US mortgage rates surge to 6-month high
New York
INTEREST rates on the most popular type of US home loan shot to a 6-month high last week as global rates continued their march higher against a bout of stiff inflation and expectations that central banks will back further away from their pandemic-era easy money policies.
The contract rate on a 30-year fixed rate mortgage climbed to 3.23 per cent in the week ended Oct 15 from 3.18 per cent the week before, the Mortgage Bankers Association (MBA) reported on Oct 20 in its weekly survey of conditions in the US home lending market.
That was the highest level since early April and is up by more than a quarter percentage point since the end of July.
The increase in rates helped drive overall mortgage application volumes down by 6.3 per cent to the lowest since July, led by a 7.1 per cent drop in refinancing applications, the MBA said.

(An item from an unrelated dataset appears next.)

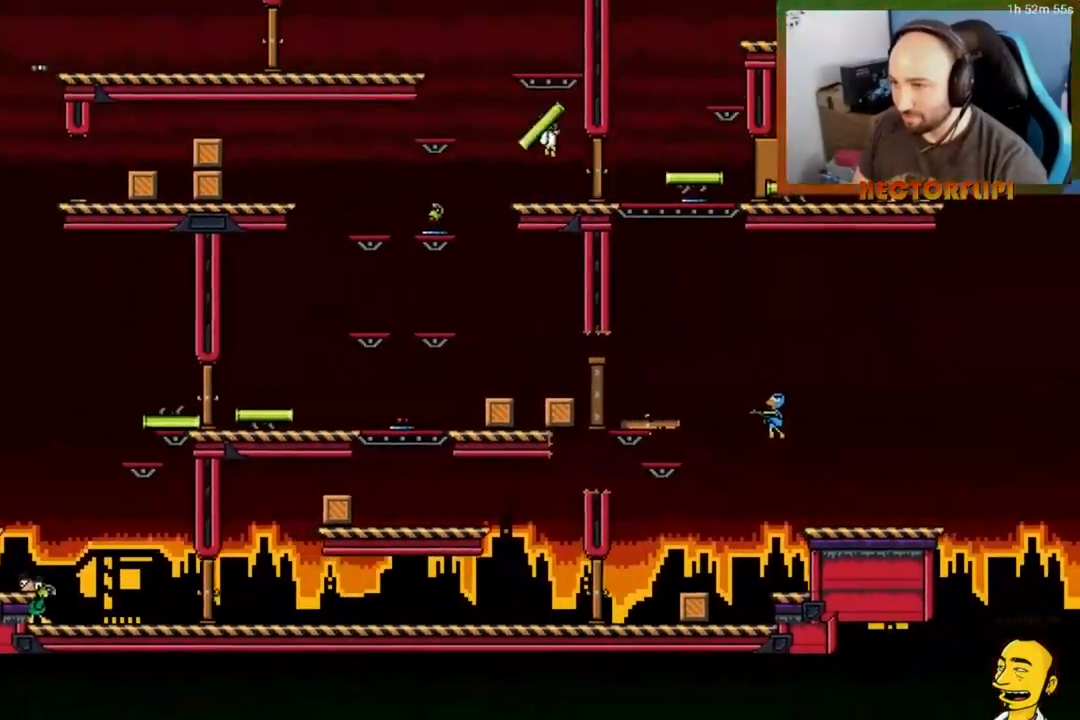
{"buttons": ["A"], "right_stick": "center", "events": [[367, "A", "down"]]}
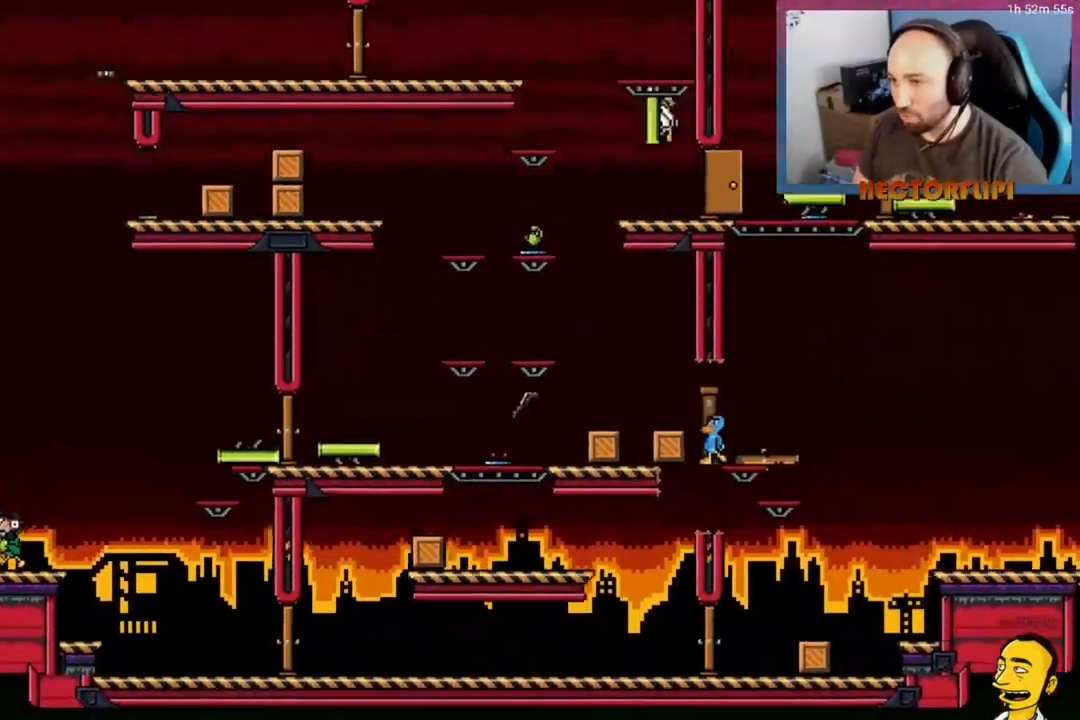
{"buttons": [], "right_stick": "center", "events": [[17, "DPAD_LEFT", "down"], [317, "DPAD_LEFT", "up"], [350, "A", "up"]]}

Refinancing application volumes are also at their lowest since July, just fractionally above their lowest levels since early 2020.
Applications for loans to buy a home fell 4.9 per cent to the lowest since early September.
"Purchase activity declined and was 12 per cent lower than a year ago," said Joel Kan, MBA's Associate vice-president of economic and industry forecasting. "Insufficient housing supply and elevated home price growth continue to limit options for would-be buyers."
How quickly that situation is resolved remains the big unknown in the US residential real estate market. On Oct 19, the Commerce Department reported that US homebuilding unexpectedly fell in September and residential construction permits dropped to a 1-year low amid acute shortages of raw materials and labour.
Meanwhile, global interest rates continue to grind upward as central banks like the US Federal Reserve signal that the days of crisis-era accommodation are nearing their end in the face of inflation rates running at their highest in decades due to supply bottlenecks and labour shortages.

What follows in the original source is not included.